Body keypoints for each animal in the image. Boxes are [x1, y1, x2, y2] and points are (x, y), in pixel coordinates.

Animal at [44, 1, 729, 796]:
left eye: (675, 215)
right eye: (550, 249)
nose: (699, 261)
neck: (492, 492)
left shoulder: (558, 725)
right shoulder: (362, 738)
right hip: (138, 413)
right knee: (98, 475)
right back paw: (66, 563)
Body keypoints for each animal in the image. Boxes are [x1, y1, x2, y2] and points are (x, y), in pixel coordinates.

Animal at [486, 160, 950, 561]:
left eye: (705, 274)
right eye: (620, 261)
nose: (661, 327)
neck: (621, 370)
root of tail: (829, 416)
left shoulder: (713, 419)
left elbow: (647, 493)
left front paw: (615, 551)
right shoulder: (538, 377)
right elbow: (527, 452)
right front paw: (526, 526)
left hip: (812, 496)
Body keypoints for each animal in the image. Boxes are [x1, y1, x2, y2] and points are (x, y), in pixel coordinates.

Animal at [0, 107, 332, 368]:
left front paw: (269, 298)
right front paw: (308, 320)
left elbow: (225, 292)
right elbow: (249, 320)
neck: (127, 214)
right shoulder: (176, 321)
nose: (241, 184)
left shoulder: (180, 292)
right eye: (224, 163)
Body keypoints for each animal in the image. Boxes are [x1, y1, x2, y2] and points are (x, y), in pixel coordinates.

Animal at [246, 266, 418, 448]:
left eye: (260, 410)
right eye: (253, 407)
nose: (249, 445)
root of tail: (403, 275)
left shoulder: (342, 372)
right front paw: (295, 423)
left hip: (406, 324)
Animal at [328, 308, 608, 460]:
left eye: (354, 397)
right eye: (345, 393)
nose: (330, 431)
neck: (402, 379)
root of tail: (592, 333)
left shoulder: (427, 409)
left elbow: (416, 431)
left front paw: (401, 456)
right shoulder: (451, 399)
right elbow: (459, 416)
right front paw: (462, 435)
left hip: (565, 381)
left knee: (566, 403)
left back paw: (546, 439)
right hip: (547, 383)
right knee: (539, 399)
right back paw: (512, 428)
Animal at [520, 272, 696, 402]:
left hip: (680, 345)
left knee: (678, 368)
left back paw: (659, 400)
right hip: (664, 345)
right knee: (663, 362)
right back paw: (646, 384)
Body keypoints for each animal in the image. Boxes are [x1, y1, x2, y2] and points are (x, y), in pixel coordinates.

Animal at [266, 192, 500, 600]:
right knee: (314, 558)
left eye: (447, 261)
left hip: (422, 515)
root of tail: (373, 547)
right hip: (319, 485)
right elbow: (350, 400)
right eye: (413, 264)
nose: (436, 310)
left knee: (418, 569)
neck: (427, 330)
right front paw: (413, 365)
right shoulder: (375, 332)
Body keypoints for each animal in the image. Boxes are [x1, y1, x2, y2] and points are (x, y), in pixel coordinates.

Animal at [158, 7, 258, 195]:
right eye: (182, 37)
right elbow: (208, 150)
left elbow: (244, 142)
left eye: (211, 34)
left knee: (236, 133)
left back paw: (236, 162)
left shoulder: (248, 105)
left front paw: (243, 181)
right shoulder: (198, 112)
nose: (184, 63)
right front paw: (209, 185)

Exercise description >>
Please reproduce the listing exactly, keeping every line as it is.

Expected answer >>
Body keypoints for each animal in the image. Boxes are [x1, y1, x2, y2] and points are (x, y), in pixel coordinates.

Animal at [44, 1, 729, 796]:
left eye: (675, 215)
right eye: (550, 249)
nose: (699, 261)
neck: (492, 492)
left shoulder: (558, 725)
right shoulder: (362, 738)
right hip: (138, 413)
right knee: (98, 475)
right back paw: (66, 563)
Body keypoints for each animal in the image. Boxes are [x1, y1, x2, y2] and points are (x, y), in pixel coordinates.

Animal at [486, 160, 950, 561]:
left eye: (705, 274)
right eye: (620, 261)
nose: (661, 327)
neck: (621, 370)
root of tail: (829, 416)
left shoulder: (713, 419)
left elbow: (647, 493)
left front paw: (615, 551)
right shoulder: (538, 377)
right elbow: (527, 452)
right front paw: (526, 526)
left hip: (812, 496)
Body keypoints for each animal in the image. Boxes are [x1, y1, x2, y2] and points are (x, y), in pixel coordinates.

Animal at [0, 107, 332, 368]:
left front paw: (269, 298)
right front paw: (308, 320)
left elbow: (225, 292)
right elbow: (249, 320)
neck: (127, 214)
right shoulder: (176, 321)
nose: (241, 184)
left shoulder: (180, 292)
right eye: (224, 163)
Body keypoints for each animal in the image. Boxes are [x1, y1, x2, y2] and points are (x, y), in pixel coordinates.

Animal at [246, 266, 418, 448]:
left eye: (260, 410)
right eye: (253, 407)
nose: (249, 445)
root of tail: (403, 275)
left shoulder: (342, 372)
right front paw: (295, 423)
left hip: (406, 324)
Animal at [328, 308, 608, 460]:
left eye: (354, 397)
right eye: (345, 393)
nose: (330, 431)
neck: (402, 379)
root of tail: (592, 333)
left shoulder: (427, 409)
left elbow: (416, 431)
left front paw: (401, 456)
right shoulder: (451, 399)
right elbow: (459, 416)
right front paw: (462, 435)
left hip: (565, 381)
left knee: (566, 403)
left back paw: (546, 439)
right hip: (547, 383)
right knee: (539, 399)
right back paw: (512, 428)
Animal at [520, 272, 696, 402]:
left hip: (680, 345)
left knee: (678, 368)
left back paw: (659, 400)
right hip: (664, 345)
right knee: (663, 362)
right back paw: (646, 384)
Body keypoints for each animal in the image. Boxes are [x1, y1, x2, y2] and points are (x, y), in pixel coordinates.

Animal at [266, 192, 500, 600]:
right knee: (314, 558)
left eye: (447, 261)
left hip: (422, 515)
root of tail: (373, 547)
right hip: (319, 485)
right elbow: (350, 400)
right eye: (413, 264)
nose: (436, 310)
left knee: (418, 569)
neck: (427, 330)
right front paw: (413, 365)
right shoulder: (375, 332)
Body keypoints for each animal in the image. Boxes are [x1, y1, x2, y2] and points are (x, y), in pixel coordinates.

Animal at [158, 7, 258, 195]:
right eye: (182, 37)
right elbow: (208, 150)
left elbow: (244, 142)
left eye: (211, 34)
left knee: (236, 133)
left back paw: (236, 162)
left shoulder: (248, 105)
left front paw: (243, 181)
right shoulder: (198, 112)
nose: (184, 63)
right front paw: (209, 185)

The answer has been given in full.